Of course such skills are more vital to companies like Google, Microsoft and IBM than ever before. Steve Denning in an article called Why Big Companies Die in Forbes this month quotes from an article by Peggy Noonan in the Wall Street Journal (called A Caveman Won’t Beat a Salesman). Denning uses a theory from Steve Jobs that big companies fail when salesmen and accountants are put in charge of and who don’t know anything about the product or service the company make or how it works. Denning says:
The activities of these people [salesmen and accountants] further dispirit the creators, the product engineers and designers, and also crimp the firm’s ability to add value to its customers. But because the accountants appear to be adding to the firm’s short-term profitability, as a class they are also celebrated and well-rewarded, even as their activities systematically kill the firm’s future.
Steve Jobs showed that there was another way. Namely, to keep playing the offense and focus totally on adding value for customers by creating new and innovative new products. By doing that you can make more money than the companies that are milking their cash cows and focused on making money rather than products.
Companies like Google and Microsoft (and IBM and Apple) need people fully trained in the three C’s (creativity, communication and creativity) who can then apply these to whatever task is most relevant to the companies bottom line. It’s the role of those companies, not government, to train people in the specifics.
Interestingly Seymour Papert (who co-invented the Logo programming language) used programming as a tool to improve the way that children think and solve problems. Papert used Piaget‘s work of cognitive development (that showed how children learn) and used Logo as a way of improving their creativity.
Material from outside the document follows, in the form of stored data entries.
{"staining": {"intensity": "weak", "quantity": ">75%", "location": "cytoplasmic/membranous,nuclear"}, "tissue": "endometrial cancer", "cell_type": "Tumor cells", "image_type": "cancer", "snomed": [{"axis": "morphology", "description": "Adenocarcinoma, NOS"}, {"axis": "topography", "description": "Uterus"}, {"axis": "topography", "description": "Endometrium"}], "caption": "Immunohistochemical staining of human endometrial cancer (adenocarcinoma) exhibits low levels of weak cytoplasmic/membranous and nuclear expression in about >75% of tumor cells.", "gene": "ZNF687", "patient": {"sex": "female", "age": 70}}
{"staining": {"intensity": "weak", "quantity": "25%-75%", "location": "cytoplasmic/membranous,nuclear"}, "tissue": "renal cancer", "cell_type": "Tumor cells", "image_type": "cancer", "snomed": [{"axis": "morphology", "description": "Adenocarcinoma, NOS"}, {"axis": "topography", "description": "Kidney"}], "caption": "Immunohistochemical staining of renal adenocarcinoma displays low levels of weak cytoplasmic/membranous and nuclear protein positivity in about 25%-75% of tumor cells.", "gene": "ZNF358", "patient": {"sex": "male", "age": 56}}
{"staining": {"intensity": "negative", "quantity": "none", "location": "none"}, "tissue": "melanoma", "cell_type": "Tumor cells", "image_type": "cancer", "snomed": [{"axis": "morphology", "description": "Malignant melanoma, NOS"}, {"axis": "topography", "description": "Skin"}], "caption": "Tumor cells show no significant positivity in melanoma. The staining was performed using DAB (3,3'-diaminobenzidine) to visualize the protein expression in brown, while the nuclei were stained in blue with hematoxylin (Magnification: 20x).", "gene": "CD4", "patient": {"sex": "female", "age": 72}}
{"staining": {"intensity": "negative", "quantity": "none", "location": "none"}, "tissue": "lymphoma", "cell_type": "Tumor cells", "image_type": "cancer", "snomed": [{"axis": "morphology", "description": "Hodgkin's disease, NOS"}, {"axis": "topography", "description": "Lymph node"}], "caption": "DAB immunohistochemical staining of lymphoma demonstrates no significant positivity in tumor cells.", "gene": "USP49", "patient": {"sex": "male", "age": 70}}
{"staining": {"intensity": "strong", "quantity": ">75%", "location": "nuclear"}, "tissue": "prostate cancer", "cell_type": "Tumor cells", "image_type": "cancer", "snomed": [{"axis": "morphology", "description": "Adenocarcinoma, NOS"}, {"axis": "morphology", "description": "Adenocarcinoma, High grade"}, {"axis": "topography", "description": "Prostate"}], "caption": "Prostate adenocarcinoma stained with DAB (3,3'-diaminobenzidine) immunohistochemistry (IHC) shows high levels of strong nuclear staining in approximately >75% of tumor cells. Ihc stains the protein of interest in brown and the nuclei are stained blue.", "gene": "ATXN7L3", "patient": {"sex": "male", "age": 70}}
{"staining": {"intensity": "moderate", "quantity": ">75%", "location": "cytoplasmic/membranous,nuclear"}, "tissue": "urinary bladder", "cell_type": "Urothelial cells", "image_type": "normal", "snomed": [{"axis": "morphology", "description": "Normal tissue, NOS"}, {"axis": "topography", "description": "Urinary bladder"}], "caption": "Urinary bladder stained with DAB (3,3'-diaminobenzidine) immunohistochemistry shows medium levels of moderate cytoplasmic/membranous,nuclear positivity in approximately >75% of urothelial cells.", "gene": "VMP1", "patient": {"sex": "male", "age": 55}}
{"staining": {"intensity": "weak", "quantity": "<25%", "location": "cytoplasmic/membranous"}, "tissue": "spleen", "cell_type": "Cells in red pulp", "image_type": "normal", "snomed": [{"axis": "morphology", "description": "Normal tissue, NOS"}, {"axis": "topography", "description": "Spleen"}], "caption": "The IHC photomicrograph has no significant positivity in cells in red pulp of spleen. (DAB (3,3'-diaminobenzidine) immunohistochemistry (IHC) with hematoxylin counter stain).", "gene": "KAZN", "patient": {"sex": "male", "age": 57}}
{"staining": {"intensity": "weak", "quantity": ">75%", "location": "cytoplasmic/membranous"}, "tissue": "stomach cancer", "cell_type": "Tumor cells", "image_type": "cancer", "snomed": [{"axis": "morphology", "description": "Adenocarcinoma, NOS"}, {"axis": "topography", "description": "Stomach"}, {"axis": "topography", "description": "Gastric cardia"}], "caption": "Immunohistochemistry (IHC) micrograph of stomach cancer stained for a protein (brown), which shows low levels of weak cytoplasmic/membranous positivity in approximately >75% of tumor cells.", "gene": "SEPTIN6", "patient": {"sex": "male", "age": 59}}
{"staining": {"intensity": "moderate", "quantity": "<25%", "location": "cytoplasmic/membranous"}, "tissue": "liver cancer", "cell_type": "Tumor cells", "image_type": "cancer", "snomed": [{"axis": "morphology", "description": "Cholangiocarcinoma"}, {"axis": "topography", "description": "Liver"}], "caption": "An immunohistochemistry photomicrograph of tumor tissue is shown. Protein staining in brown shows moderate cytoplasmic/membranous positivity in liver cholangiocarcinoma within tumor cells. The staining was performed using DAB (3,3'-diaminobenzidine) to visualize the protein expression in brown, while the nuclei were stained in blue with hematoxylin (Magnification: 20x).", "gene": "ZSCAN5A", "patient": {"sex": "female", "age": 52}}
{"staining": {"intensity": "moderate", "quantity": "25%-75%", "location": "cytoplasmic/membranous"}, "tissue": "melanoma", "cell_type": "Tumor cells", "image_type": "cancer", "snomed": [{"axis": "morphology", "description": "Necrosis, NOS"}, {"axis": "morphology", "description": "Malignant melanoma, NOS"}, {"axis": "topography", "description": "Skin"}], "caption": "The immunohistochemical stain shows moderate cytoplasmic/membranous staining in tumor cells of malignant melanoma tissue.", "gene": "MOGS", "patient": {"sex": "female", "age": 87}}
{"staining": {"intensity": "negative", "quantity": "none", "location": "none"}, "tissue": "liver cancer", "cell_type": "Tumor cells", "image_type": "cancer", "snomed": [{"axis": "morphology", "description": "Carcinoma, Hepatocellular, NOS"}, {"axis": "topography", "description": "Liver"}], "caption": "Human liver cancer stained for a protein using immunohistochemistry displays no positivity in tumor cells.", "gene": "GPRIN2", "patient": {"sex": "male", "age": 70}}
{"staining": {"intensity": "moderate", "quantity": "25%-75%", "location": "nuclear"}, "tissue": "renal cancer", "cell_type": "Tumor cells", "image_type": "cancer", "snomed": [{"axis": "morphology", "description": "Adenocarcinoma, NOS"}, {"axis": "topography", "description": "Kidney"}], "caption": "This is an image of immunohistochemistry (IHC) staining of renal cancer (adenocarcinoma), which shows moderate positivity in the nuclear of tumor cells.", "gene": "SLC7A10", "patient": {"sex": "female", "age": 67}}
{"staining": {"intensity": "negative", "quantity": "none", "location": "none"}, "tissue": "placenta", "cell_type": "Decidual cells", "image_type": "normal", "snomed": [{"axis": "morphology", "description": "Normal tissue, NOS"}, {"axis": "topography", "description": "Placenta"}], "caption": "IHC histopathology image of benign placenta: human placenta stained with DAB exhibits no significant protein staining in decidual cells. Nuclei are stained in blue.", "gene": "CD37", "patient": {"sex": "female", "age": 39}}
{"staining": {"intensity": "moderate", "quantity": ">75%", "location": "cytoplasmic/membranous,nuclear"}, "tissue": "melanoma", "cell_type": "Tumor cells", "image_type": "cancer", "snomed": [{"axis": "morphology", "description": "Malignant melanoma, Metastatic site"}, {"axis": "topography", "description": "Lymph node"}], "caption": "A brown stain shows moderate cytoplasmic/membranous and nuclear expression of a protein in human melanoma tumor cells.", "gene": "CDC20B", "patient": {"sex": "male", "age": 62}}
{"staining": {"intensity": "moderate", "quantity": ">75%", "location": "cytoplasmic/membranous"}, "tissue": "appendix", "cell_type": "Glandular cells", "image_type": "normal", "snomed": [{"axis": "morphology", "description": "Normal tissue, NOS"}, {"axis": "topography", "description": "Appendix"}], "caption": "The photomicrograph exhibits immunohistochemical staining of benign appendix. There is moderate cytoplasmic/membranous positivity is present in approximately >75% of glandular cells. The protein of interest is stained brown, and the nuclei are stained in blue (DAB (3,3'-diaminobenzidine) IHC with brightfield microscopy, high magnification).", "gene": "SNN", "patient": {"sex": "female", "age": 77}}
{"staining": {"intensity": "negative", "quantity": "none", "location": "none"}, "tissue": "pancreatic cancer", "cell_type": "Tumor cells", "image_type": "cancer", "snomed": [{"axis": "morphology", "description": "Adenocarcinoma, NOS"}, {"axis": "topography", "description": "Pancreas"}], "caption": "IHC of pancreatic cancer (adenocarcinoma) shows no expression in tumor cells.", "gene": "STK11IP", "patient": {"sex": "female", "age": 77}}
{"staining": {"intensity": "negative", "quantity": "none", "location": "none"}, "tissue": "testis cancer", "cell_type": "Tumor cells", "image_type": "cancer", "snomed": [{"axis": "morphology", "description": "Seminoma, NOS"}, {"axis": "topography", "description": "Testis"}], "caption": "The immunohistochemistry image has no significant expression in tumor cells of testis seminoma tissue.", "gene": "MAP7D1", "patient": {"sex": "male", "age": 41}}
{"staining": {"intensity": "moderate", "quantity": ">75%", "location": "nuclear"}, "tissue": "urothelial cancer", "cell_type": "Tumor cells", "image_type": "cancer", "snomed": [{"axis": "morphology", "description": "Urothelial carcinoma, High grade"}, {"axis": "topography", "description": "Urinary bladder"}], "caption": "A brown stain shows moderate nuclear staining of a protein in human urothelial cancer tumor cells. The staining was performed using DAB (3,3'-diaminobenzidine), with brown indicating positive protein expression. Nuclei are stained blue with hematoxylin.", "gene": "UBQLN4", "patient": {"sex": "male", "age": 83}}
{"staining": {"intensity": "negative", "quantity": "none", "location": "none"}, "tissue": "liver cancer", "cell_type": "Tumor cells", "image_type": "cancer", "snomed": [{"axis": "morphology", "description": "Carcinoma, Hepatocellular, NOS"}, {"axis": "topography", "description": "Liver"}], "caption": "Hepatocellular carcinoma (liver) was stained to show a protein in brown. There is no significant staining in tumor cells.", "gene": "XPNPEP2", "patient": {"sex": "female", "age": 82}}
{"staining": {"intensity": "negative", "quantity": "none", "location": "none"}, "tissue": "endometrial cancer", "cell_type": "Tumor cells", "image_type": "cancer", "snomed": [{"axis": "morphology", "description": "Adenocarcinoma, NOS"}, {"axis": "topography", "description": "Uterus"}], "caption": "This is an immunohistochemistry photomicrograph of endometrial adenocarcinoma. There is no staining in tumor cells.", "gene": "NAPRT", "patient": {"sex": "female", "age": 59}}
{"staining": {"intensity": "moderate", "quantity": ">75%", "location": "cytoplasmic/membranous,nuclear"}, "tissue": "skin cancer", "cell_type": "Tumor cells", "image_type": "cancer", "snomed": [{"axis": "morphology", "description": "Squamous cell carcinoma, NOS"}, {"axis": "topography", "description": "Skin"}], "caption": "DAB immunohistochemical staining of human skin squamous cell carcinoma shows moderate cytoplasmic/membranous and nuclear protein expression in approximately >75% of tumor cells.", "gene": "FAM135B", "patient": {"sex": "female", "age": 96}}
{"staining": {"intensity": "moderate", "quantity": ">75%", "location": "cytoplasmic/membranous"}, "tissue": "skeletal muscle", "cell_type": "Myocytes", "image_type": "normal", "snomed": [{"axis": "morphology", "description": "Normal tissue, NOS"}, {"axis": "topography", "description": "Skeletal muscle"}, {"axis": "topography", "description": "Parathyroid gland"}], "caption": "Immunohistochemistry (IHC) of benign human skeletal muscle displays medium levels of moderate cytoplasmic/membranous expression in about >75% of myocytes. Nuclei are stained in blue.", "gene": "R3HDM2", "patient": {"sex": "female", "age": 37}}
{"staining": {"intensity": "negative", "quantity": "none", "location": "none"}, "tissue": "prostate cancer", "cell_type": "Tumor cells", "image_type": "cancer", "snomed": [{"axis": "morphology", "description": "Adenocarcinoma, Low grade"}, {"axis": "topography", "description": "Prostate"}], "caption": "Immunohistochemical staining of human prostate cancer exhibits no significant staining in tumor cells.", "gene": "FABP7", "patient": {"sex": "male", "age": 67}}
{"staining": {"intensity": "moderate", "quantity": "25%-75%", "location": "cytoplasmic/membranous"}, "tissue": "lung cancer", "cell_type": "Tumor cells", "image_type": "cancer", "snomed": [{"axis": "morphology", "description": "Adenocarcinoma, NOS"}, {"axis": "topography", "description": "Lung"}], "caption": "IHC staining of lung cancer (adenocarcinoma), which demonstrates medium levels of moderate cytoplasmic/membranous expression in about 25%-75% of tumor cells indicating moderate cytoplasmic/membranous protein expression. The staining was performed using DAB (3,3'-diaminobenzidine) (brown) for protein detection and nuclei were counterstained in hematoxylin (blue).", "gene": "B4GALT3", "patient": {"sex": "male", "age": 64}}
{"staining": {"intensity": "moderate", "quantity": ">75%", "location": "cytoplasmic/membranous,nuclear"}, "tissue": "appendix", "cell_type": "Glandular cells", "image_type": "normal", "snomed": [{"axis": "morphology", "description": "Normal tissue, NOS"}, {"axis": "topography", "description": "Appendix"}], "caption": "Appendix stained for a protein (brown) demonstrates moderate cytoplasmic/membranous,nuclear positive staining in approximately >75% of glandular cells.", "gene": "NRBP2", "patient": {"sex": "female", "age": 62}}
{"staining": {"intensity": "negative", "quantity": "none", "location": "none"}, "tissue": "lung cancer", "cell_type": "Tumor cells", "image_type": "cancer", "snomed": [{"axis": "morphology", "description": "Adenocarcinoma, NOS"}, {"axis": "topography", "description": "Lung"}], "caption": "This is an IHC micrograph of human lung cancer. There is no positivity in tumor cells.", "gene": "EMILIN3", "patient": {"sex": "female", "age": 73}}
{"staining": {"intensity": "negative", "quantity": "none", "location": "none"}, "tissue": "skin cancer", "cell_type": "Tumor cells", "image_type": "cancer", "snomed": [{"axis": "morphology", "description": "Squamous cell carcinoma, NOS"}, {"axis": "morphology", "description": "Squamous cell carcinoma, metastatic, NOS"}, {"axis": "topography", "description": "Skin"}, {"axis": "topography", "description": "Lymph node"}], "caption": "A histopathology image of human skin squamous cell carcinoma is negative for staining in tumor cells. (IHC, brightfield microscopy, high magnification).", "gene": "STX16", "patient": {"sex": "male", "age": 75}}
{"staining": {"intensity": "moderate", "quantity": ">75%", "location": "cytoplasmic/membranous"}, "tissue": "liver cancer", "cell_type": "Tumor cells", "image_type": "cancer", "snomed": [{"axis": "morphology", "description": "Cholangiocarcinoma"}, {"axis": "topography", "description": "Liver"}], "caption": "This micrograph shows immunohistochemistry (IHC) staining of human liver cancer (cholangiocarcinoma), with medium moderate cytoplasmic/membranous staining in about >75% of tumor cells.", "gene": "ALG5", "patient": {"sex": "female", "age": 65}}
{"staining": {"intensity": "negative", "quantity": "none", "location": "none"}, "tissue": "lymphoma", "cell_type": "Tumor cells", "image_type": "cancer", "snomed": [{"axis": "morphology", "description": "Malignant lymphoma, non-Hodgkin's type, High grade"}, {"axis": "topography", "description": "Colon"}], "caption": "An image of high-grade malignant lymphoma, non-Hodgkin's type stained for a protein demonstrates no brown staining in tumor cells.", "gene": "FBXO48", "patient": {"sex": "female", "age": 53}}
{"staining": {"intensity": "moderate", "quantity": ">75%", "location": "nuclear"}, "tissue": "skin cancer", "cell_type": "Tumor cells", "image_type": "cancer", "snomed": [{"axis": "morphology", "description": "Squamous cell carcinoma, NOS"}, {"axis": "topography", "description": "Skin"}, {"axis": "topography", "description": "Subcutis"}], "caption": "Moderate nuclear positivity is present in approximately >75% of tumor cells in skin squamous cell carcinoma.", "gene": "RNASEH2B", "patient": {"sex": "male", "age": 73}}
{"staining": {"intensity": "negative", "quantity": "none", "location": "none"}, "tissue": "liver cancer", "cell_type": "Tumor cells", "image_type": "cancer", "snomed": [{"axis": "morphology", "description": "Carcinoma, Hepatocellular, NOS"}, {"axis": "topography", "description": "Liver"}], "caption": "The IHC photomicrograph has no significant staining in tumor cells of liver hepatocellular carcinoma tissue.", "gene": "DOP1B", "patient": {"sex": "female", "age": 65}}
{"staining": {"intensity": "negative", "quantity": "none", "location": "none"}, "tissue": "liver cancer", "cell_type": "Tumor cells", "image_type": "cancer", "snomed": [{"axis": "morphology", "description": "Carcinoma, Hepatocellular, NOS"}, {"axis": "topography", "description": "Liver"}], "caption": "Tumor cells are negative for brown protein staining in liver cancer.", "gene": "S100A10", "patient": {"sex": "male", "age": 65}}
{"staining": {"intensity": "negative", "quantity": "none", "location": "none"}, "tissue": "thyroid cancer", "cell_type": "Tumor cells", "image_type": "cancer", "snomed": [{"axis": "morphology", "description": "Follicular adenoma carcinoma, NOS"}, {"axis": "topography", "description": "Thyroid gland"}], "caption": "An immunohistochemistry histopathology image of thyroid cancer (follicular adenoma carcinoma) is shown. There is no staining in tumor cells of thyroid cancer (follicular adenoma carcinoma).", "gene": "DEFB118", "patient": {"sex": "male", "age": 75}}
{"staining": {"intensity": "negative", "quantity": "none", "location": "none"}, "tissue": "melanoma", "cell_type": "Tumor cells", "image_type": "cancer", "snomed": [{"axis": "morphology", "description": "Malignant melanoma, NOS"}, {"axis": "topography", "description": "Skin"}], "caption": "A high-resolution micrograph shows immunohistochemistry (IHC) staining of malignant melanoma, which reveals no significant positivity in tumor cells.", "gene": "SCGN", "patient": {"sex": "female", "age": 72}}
Finally, to see how students themselves view all this see the article by Nikhil Goyal’s (a 16-year-old junior at Syosset High School in New York) who states: “for the 21st century American economy, all economic value will derive from entrepreneurship and innovation. Low-cost manufacturing will essentially be wiped out of this country and shipped to China, India, and other nations” and goes on to propose that
“we institute a 21st century model of education, rooted in 21st century learning skills and creativity, imagination, discovery, and project-based learning”. Powerful stuff for one so young, there may yet be hope for us.